• [EXERCISE REQUIREMENTS]:
Carry on the blog post about Regency cravat knots below, picking up right after its final sentence.

──────── TEXT SHOWN ────────

As I promised, today is a followup to my blog last month on The Somewhat Mysterious Evolution of Men’s Neckcloths. Click over to read a very brief history of men’s neckwear over time, particularly the eras immediately leading to the Regency cravat we all know and love on our manly Jane Austen heroes.
We all know that tying a perfect Regency cravat was arguably the most serious task a gentleman’s valet undertook. After all, powdered wigs and polished shoe buckles were out of style, so manservants had to use up their free time for something, right? Jokes aside, it does seem as if the whole purpose of a casual and easy neckcloth went out the window during the Regency. From the necessities of how to create and care of the perfect neckcloth, to the myriad ways to knot the thing, the cravat became such an important garment that books were written about it. The most popular was a 38-page pamphlet humorously titled, Neckclothitania; or, Tietania, an essay on starchers, by one of the cloth. Published by J.J. Stockdale on September 1, 1818 — read on Google Books HERE — the unknown author approached the subject seriously while also injecting heavy doses of ridiculousness into the text. So much so that famed satirist George Cruikshank provided illustrations of the cravat ties for the pamphlet.
In 1828, a serious and detailed 72-page French booklet titled The Art of Tying a Cravat was published in English. The names of the tie knots remained in French, but are easy to correlate with the English names. Written by H. Le Blanc, this “pocket manual” not only contained “sixteen lessons, including thirty-two different styles” of tying a proper cravat, it began with “a history of the cravat from its origin to the present time” and “remarks on its influence on Society in general.” Definitely worth reading, which can be done on Google Books HERE.
Now, for the meat of this blog post, here are a few of the popular cravat knots from the period, including photos with the instructions.
The Basic Knot
As the name implies, the Basic Knot is the fundamental knot, often used by itself but also as the foundation for many other knots, such as the Oriental, Mathematical, Osbaldeston, American, Trone d’Amour, Irish, and Horse Collar Ties. The basic manner of construction for the listed styles are the same as described in the images below, the difference being how they are arranged once they are completed.
The Barrel Knot
Essentially, the Barrel Knot IS the Basic Knot with minor differences. Note Mr. Darcy to the right with the neckcloth ends very short and left to frill open from the jacket front. Longer ends, as noted in the image below left, would be tucked unseen inside the jacket and waistcoat. Also note that the knot itself is lower, below the wrapped band, as opposed to Mr. Darcy’s higher knot situated over the portion wrapped around his neck. Believe it or not, such minor differences were intentional.

──────── DATA EXTRACTS ────────

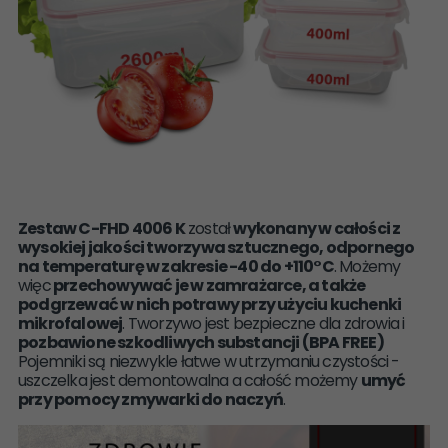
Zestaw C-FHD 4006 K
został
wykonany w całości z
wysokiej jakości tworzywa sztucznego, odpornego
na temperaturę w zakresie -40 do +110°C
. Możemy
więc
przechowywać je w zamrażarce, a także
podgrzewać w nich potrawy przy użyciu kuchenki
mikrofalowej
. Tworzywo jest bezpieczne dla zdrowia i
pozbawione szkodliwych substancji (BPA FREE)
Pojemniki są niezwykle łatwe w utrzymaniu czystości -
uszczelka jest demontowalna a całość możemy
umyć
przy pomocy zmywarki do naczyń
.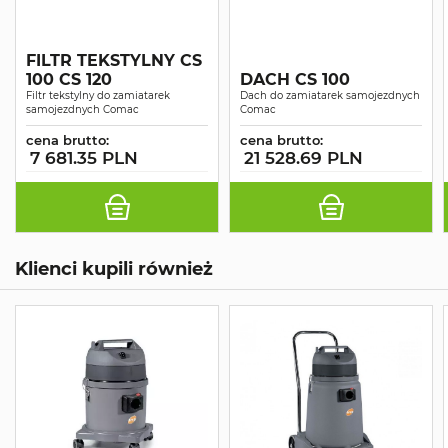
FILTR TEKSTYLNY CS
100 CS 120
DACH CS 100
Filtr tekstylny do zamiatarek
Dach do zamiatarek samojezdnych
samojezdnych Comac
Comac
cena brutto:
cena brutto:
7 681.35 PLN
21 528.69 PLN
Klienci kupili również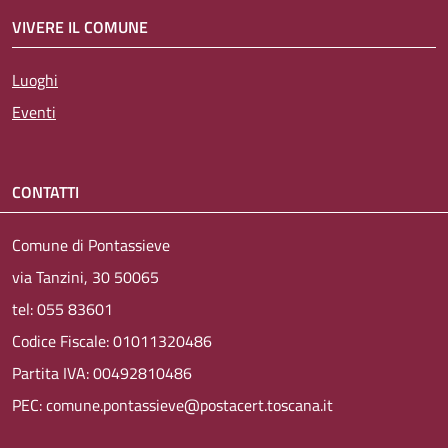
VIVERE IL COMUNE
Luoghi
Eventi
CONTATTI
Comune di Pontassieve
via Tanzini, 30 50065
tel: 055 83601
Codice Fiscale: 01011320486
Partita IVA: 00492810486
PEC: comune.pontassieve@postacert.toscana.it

────────
──────── DATA EXTRACTS ────────

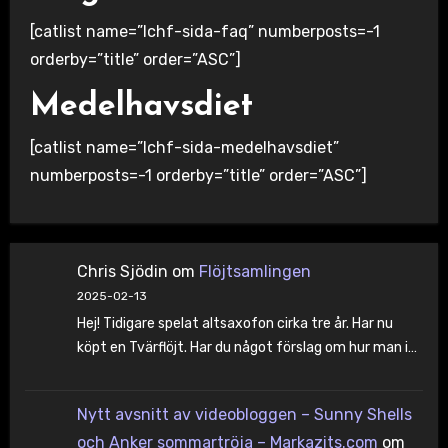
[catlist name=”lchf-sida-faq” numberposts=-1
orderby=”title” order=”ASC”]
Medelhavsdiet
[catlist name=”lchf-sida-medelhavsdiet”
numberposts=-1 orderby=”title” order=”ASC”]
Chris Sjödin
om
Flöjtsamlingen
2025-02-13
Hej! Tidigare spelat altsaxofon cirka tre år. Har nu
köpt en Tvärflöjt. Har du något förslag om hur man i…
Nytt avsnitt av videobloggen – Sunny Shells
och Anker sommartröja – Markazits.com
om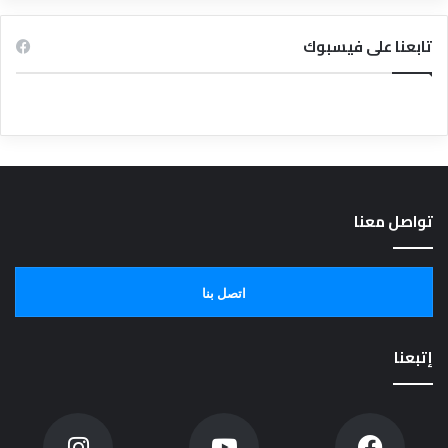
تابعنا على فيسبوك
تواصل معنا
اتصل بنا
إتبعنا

────────

• [RESULT FOR THIS EXERCISE]:
Another variant, as seen below right, is a double basic knot left loose, or “untidy” with the long ends tucked. Or, if desired, the short ends could be left to frill open.
The Osbaldeston Cravat
“This tie is very well adapted for summer; because instead of going round the neck twice, it confines itself to once.” ~Neckclothitania
Another cravat tie built upon the Basic Knot. The unique key to this cravat knot is the larger size of the knot itself (at least 4 inches by 2 inches) and the wide apart ends tucked along the shoulders or sticking straight out to either side, as opposed to hanging down the chest. To the right is an example image from a costuming class. Whether exaggerated for effect, I am not sure, but that is one big knot!
Based on the absence of definitive examples in Regency period portraits or fashion plates, the Osbaldeston was either not a popular style or not proper for formal portraits. The two examples below are from the mid 1800s, when the knot apparently became fashionable as there are many portraits and early photographs of men wearing what appears to be an Osbaldeston.
The Mailcoach, or Waterfall Cravat
“…is made by tying it with a single knot, and then bringing one of the ends over,
so as completely to hide the knot, and spreading it out, and turning it down in the waistcoat.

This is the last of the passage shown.